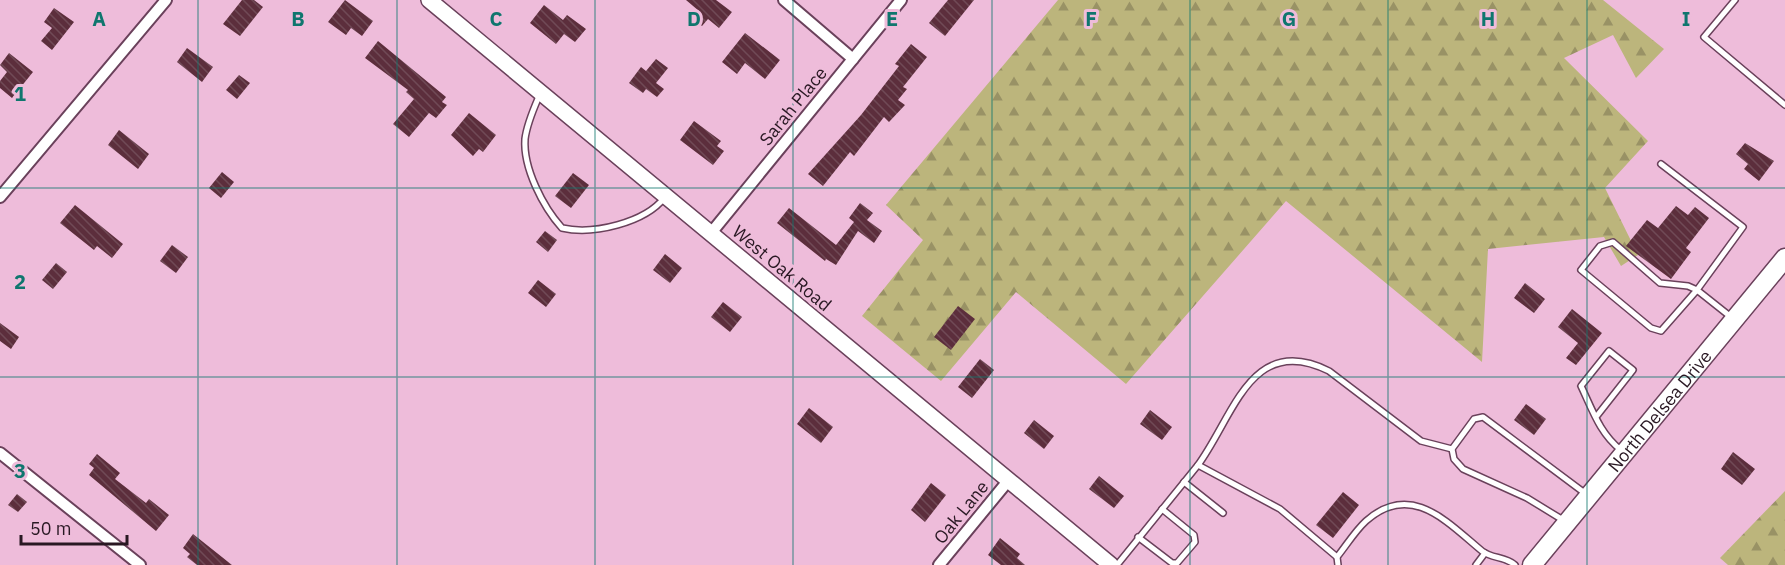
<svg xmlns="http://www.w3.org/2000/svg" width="1785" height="565" viewBox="0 0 1785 565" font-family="'IBM Plex Sans',sans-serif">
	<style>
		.forest { fill: url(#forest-firs) }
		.building { fill: url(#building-back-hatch) }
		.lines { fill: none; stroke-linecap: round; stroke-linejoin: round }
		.lane-casing { stroke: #6a415b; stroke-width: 8 }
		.street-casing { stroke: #6a415b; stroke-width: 14 }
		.secondary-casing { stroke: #6a415b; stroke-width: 18 }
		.primary-casing { stroke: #6a415b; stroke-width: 21 }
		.lane { stroke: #fff; stroke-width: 5 }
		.street { stroke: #fff; stroke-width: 10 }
		.secondary { stroke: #fff; stroke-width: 15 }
		.primary { stroke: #fff; stroke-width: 18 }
		.grid { fill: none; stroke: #0f766e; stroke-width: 1.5; stroke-opacity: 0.55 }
		.labels { text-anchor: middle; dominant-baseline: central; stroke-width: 6; stroke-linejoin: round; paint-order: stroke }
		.street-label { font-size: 18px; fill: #291823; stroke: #eebcda }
		.grid-label { font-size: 20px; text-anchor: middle; font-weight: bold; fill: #0f766e; stroke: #eebcda; stroke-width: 6; stroke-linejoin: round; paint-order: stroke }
	</style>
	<defs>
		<pattern id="forest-firs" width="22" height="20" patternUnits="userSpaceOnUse" patternTransform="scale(1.5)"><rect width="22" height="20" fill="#bcb57c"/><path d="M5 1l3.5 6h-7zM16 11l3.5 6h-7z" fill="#999265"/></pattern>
		<pattern id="building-back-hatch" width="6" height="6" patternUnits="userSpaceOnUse" patternTransform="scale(1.5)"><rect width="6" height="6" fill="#5c2e3c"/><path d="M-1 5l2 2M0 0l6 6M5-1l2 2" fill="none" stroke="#704a56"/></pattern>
	</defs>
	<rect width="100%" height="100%" fill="#eebcda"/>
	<g class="forest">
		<path d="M1058 0H1603L1664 49 1636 78 1613 35 1564 58 1648 141 1605 188 1638 255 1621 266 1604 237 1488 249 1482 362 1286 201 1126 384 1016 292 941 381 862 316 923 240 886 205Z"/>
		<path d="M1785 491V565H1728L1720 558Z"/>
	</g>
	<g class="building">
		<path d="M242 0H254L263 7 240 36 223 24Z"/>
		<path d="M345 0 373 21 362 36 351 28 346 35 328 22Z"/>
		<path d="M686 0H716L732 12 719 28 708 19 702 26 693 19 699 11Z"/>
		<path d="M948 0H974L945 36 929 23Z"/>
		<path d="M544 5 563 20 567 15 586 29 575 42 564 34 556 44 530 23Z"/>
		<path d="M54 8 74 22 52 50 41 41 52 28 44 22Z"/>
		<path d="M745 33 780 60 765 79 745 63 737 74 722 62Z"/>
		<path d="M378 41 446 97 442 102 447 105 436 118 429 113 409 137 393 124 414 99 406 92 408 90 365 58Z"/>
		<path d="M911 44 927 57 903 87 907 89 898 100 905 105 889 122 884 117 854 156 850 152 823 186 808 174 861 115 899 66 895 64Z"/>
		<path d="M187 48 213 67 202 82 177 62Z"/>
		<path d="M9 53 33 72 12 98 0 88V81L7 72 0 65Z"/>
		<path d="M656 59 668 68 656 83 664 89 657 97 646 89 643 93 629 83 641 67 646 71Z"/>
		<path d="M239 75 250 83 237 99 226 90Z"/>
		<path d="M469 113 496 135 483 152 479 149 473 156 451 135Z"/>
		<path d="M694 121 721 141 717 146 724 151 713 165 680 140Z"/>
		<path d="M119 130 149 154 138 169 108 145Z"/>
		<path d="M1745 143 1774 161 1759 181 1744 169 1748 164 1736 154Z"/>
		<path d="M222 172 234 182 221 198 209 188Z"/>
		<path d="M573 173 589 185 571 208 555 196Z"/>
		<path d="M860 203 873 213 867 220 882 231 874 243 858 231 836 265 826 259 825 261 777 223 789 208 836 245 854 222 849 218Z"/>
		<path d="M75 205 123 244 112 258 97 246 94 250 60 223Z"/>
		<path d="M1676 206 1688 215 1695 207 1709 218 1686 248 1691 252 1671 279 1626 246 1647 220 1658 228Z"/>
		<path d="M545 231 557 240 548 252 536 242Z"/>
		<path d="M172 245 188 257 176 273 160 261Z"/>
		<path d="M665 254 682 268 670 283 653 270Z"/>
		<path d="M56 263 67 272 53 289 42 280Z"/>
		<path d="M538 280 556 294 546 307 528 293Z"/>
		<path d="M1525 283 1545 299 1534 313 1514 298Z"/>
		<path d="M723 302 742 317 730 332 711 317Z"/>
		<path d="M958 306 975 319 951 350 934 337Z"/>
		<path d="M1572 309 1602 333 1576 365 1566 358 1578 343 1558 327Z"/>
		<path d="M0 323 19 337 11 349 0 341Z"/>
		<path d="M980 359 994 370 972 398 958 387Z"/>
		<path d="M1526 404 1546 419 1534 435 1514 420Z"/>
		<path d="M809 408 833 427 821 443 797 424Z"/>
		<path d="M1150 410 1172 427 1162 440 1140 424Z"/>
		<path d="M1034 420 1054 436 1044 449 1024 433Z"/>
		<path d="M1733 452 1755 469 1742 485 1721 469Z"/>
		<path d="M97 454 120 473 115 479 146 503 149 499 169 515 156 531 89 475 94 468 89 464Z"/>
		<path d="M1099 476 1124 496 1114 508 1089 489Z"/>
		<path d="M931 483 946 495 925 522 911 510Z"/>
		<path d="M1343 492 1359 505 1333 538 1316 525Z"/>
		<path d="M17 494 27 502 18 512 8 505Z"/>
		<path d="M193 534 232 565H197L187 557 190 554 183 548Z"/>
		<path d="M1000 538 1020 554 1017 558 1025 565H1001L988 555Z"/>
	</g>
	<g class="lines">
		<g class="lane-casing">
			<g id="lane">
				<path d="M1735 0 1704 37 1785 105"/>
				<path d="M540 94C534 108 527 123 525 139 523 168 543 207 562 228 593 235 645 223 665 197"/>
				<path d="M1661 164 1743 227 1697 290 1661 331 1651 328 1581 270 1600 246 1613 242 1660 283 1688 286 1697 290 1731 317"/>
				<path d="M1596 417 1633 370 1609 351 1581 386C1592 409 1600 434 1621 450"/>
				<path d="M1198 465C1234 416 1251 332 1329 371L1421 441 1452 449"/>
				<path d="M1184 482 1223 513"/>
				<path d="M1563 520 1527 498 1463 469 1454 459 1452 449 1474 419 1483 417 1586 494"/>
				<path d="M1138 537 1172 563H1177L1195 542 1194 535 1162 509"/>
				<path d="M1117 565 1198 465 1280 509 1337 557"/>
				<path d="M1338 565 1337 557C1346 546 1355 531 1366 521 1411 481 1447 522 1482 551 1492 559 1505 556 1515 565"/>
				<path d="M1476 565 1485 553"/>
			</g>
		</g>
		<g class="street-casing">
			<g id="street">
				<path d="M784 0 853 59"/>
				<path d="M0 197 166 0"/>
				<path d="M711 233 901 0"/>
				<path d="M0 453 140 565"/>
				<path d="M939 565 1008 481"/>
			</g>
		</g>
		<g class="secondary-casing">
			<path id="secondary" d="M429 0 1111 565"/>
		</g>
		<g class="primary-casing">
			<g id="primary">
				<path id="s1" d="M1532 565 1785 258"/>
			</g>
		</g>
		<use href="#lane" class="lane"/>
		<use href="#street" class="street"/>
		<use href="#secondary" class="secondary"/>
		<use href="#primary" class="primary"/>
	</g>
	<path class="grid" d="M198 0V565M397 0V565M595 0V565M793 0V565M992 0V565M1190 0V565M1388 0V565M1587 0V565M0 188H1785M0 377H1785"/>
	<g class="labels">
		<g class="street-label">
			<text transform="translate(793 106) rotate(-51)">Sarah Place</text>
			<text transform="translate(782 268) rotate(40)">West Oak Road</text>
			<text stroke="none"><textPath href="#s1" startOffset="200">North Delsea Drive</textPath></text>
			<text transform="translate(961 512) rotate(-51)">Oak Lane</text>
		</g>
	</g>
	<g class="grid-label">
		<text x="99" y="26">A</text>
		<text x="298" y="26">B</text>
		<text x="496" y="26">C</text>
		<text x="694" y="26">D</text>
		<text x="892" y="26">E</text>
		<text x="1091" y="26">F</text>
		<text x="1289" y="26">G</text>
		<text x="1488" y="26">H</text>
		<text x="1686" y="26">I</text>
		<text x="20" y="101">1</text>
		<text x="20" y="289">2</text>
		<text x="20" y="478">3</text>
	</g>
	<path d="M21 535v9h106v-9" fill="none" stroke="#291823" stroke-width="3"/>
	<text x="30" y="535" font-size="18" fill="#291823" stroke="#eebcda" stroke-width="4.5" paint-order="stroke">50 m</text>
</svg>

•••

**WHAT YOU SHOULD DO**
Anywhere the listing shows the word "lines", copy the full line.

**OUTPUT**
		.lines { fill: none; stroke-linecap: round; stroke-linejoin: round }
	<g class="lines">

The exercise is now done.